Rewrite every line of the listing below, changing "pose" to "camera" and keeping everything else the same. Omit the pictures.
==================================================
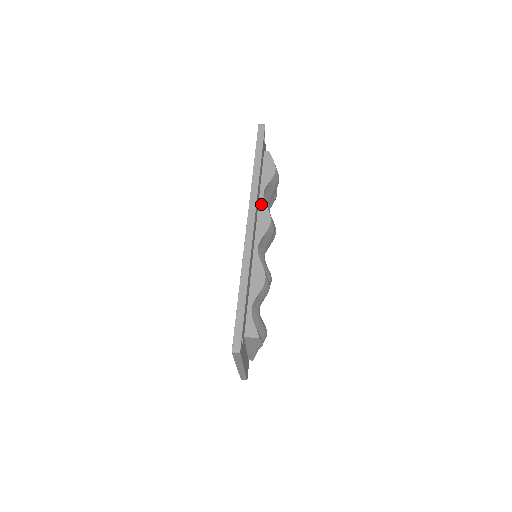
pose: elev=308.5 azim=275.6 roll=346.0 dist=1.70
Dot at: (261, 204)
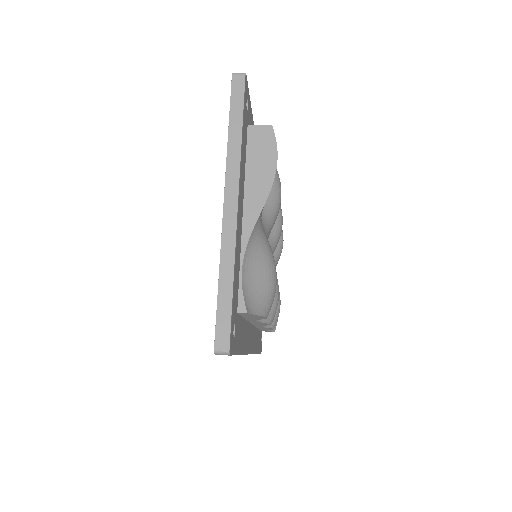
Dot at: occluded
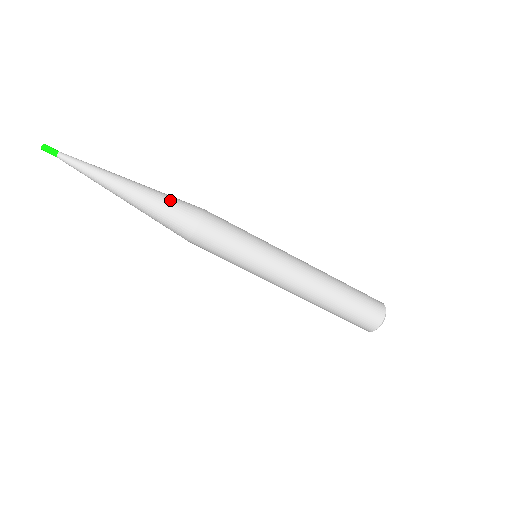
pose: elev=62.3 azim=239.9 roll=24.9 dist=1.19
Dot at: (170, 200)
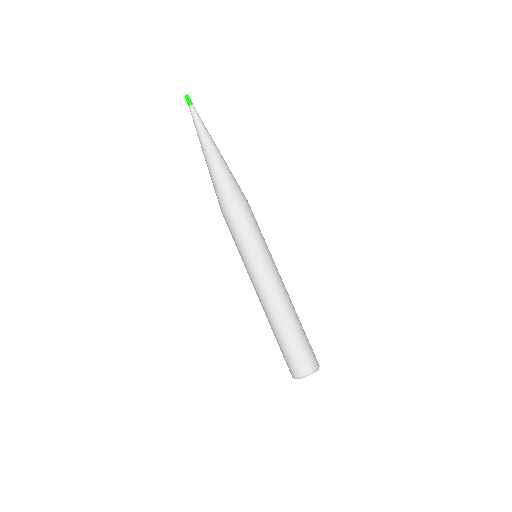
Dot at: (231, 176)
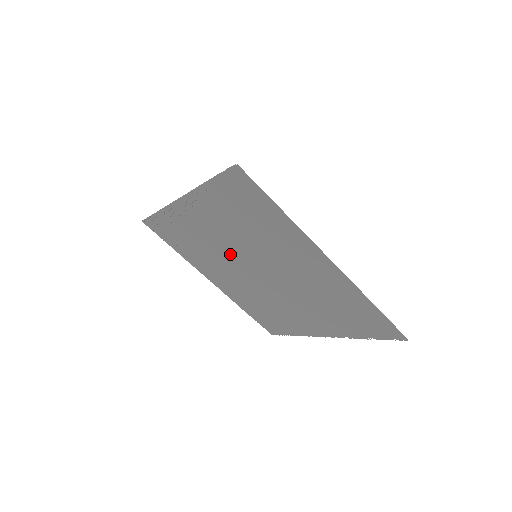
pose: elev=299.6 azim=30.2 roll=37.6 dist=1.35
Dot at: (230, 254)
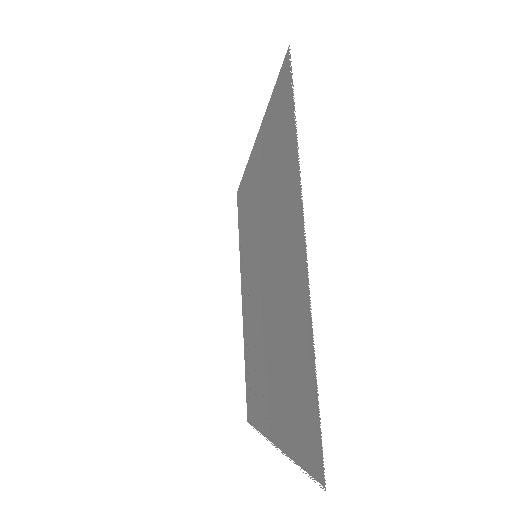
Dot at: (256, 304)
==================================================
▸ Solved exercise:
camera: elev=308.5 azim=275.6 roll=346.0 dist=1.70
Dot at: (261, 204)
Dot at: occluded
camera: elev=62.3 azim=239.9 roll=24.9 dist=1.19
Dot at: (170, 200)
Dot at: (231, 176)
camera: elev=299.6 azim=30.2 roll=37.6 dist=1.35
Dot at: (230, 254)
Dot at: (256, 304)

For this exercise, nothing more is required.